Opinión

El divorcio nacional

Por Pablo Najarro Carnero

Teólogo y docente

El divorcio nacionalNoticias SER

En la colonia, en su momento inicial, el poder monárquico era total; con el tiempo los criollos accedieron a la vida económica pero no política. Estaban en el limbo social entre ser españoles y no serlo. Al final, la independencia fue más económica que política. El poder económico no cambió. Los dueños de las tierras – españoles – siguieron con sus tierras. Los indios y los negros siguieron siendo la base de la pirámide social. “El poder fue pasando de D. Fernando a D. Simón” como decía J. J. De Larriva.

Hace muchos años atrás y en su tiempo, Luis E. Valcárcel hablaba de un divorcio nacional entre la costa y la sierra, cuando el gobernante de turno no entendía al Perú más allá de la infranqueable cordillera andina. Podían decir que “Lima es el Perú, el Perú es Lima”. Los costeños marcaban distancia con la sierra, peor aún con la selva. El Perú eran latifundios autónomos del poder nacional que incluso, podían ser los representantes legítimos de sus propiedades coloniales por sobre las ancestrales incásicas. El concepto fue superado en lo geográfico, mas no en lo político.

Pero el divorcio se mantenía. Tomó nuevas formas. Si bien la migración andina a los centros costeros de Trujillo y Arequipa dio paso a la fuerza provinciana, que con el tiempo logró posicionarse económicamente, pero no en el poder político. Ambos se sabían distantes e irreconciliables.

En este último siglo, el poder económico y político, ante el posicionamiento de los provincianos en ambos campos, pues la costa ya era en su mayoría andina, viraron tácticamente hacia el poder político colocando en el poder legislativo, ejecutivo y judicial – antes el electoral – a sus operadores directos o indirectos. Desde allí pudieron manejar y controlar sus intereses económicos. Los partidos políticos, sobre todo los de la derecha sudamericana, se convirtieron en instrumentos políticos del poder económico.

De nuevo, la asimetría socio económica, el divorcio nacional del que hablaba Valcárcel, se seguía dando. Las revelaciones de Odebrecht destaparon lo que se sabía pero no se podía probar. Empresas elegidas a dedo, sobrevaloraciones, políticos haciéndose millonarios, por mencionar un ápice del tema.

Entradas del conjunto de datos:
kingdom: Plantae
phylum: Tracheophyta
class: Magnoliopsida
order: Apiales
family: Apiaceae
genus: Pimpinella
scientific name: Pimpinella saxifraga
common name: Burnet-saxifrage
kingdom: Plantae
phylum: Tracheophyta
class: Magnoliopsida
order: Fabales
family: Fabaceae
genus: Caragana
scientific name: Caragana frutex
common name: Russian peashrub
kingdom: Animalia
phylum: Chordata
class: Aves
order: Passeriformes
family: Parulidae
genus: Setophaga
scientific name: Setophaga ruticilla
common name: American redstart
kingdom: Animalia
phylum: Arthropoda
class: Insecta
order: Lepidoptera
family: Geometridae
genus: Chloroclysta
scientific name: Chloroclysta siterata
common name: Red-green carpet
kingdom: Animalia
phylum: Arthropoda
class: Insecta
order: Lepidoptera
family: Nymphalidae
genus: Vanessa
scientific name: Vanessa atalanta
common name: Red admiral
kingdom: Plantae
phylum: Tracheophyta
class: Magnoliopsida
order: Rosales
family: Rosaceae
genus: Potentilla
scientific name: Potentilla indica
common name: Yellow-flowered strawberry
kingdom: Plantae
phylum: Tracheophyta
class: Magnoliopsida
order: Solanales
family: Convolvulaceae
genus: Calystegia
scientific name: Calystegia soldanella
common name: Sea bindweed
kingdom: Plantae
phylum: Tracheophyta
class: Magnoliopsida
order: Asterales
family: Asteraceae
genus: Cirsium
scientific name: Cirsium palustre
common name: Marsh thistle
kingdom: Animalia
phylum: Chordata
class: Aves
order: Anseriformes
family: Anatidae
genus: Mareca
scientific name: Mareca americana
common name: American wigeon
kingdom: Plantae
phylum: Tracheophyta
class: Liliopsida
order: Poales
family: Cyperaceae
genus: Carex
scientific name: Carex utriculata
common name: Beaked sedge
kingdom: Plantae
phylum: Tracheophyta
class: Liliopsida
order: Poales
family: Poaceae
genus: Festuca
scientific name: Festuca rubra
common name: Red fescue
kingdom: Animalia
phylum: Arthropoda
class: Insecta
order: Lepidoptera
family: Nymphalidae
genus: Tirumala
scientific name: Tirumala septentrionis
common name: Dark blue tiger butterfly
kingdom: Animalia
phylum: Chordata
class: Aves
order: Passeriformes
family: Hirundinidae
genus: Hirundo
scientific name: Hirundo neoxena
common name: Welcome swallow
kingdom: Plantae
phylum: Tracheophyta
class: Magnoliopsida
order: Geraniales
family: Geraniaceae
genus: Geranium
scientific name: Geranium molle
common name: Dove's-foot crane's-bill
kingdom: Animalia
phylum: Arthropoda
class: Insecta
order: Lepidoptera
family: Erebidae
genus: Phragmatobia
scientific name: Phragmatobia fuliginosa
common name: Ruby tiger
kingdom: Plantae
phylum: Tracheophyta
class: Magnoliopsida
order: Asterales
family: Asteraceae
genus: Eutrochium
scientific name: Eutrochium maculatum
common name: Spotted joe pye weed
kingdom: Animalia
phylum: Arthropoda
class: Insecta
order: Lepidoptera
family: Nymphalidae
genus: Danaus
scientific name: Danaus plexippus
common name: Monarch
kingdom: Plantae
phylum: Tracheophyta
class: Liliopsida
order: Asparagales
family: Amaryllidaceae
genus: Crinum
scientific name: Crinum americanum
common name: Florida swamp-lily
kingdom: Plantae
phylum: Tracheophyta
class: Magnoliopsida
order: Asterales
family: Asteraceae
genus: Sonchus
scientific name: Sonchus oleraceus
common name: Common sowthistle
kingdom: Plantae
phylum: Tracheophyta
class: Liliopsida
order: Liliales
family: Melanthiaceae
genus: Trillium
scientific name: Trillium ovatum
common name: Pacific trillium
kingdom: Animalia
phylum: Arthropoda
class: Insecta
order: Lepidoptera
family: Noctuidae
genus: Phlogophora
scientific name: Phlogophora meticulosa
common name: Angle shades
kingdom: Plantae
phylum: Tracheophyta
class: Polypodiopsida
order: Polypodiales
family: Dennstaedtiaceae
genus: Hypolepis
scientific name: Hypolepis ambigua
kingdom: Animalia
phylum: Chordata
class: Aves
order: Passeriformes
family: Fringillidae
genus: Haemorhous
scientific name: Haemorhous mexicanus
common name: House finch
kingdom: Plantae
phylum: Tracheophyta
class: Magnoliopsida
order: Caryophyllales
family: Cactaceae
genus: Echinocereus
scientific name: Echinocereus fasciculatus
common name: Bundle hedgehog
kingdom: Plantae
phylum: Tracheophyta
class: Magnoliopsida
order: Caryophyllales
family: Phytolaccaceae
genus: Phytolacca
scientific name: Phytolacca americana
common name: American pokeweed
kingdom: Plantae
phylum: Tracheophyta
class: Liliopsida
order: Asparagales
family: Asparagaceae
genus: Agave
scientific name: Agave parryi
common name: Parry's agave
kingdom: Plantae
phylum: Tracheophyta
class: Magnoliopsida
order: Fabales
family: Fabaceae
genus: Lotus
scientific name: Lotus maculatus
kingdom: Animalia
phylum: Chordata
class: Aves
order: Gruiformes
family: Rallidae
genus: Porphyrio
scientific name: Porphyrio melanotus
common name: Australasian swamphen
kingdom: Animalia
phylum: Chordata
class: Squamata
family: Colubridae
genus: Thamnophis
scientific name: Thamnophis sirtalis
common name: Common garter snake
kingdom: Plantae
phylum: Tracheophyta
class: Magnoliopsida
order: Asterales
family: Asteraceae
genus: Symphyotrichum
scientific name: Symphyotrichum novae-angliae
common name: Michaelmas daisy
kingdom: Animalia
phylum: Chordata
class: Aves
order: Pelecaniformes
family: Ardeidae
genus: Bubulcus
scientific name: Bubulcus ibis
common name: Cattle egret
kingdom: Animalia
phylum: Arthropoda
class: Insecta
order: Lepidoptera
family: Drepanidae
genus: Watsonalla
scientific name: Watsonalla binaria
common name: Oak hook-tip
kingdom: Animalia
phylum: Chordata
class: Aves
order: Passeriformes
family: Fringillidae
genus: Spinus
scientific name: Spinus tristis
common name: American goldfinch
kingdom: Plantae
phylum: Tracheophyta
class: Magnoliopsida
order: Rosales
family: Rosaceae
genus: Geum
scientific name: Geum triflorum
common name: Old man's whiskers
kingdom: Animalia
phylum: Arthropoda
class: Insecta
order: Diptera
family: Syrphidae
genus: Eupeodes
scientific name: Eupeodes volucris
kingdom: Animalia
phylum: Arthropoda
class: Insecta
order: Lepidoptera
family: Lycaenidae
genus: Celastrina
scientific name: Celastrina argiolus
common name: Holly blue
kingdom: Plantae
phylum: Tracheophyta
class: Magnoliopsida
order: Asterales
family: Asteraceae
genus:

# Conjunto de tareas:
[a] Repite tal cual el pasaje del artículo sobre el divorcio nacional que va desde "Pero el divorcio" hasta "distantes e irreconciliables.", ambos incluidos.
[b] Por favor, prosigue el artículo sobre el divorcio nacional a partir de su última oración.

# Resultados por tarea:
[a]
Pero el divorcio se mantenía. Tomó nuevas formas. Si bien la migración andina a los centros costeros de Trujillo y Arequipa dio paso a la fuerza provinciana, que con el tiempo logró posicionarse económicamente, pero no en el poder político. Ambos se sabían distantes e irreconciliables.

[b]
En esta última elección emerge el voto sorpresivo por el educador Pedro Castillo. De nuevo eligiendo entre más de quince partidos. De nuevo, los partidos, con algunas excepciones, respondiendo lo que no quiere oír la gente. La izquierda pudo ser la posibilidad pero no fue tan radical en sus propuestas como si lo fue Castillo. La derecha en lo suyo, pregonando siempre en mantener una constitución que les conviene. Apelan en sus argumentos como yapa, el cuco de la vida venezolana, el comunismo o el terrorismo, que un gran sector social repugna.

Interesante es que no preocupara para decidir los temas de aborto, feminismo, LGTB o religiosos, incluso seguridad ciudadana. Algunos apuntaron por ahí, pero al pueblo le interesaba solucionar el tema de salud por el covid y su bolsillo.

Las encuestadoras de nuevo se jugaron por sus mecenas de turno, como antes con Fujimori, mintiendo sobre preferencias “mayoritarias” para inducir al voto. Las redes hicieron lo suyo.

Ad portas del bicentenario seguimos en el divorcio nacional. Un país sin identidad propia que reclamaba Alberto Flores Galindo. Terminamos con una segunda vuelta entre dos grupos sociales asimétricos, divorciados, irreconciliables en su mirada del Perú. La decisión del voto es todavía tímida.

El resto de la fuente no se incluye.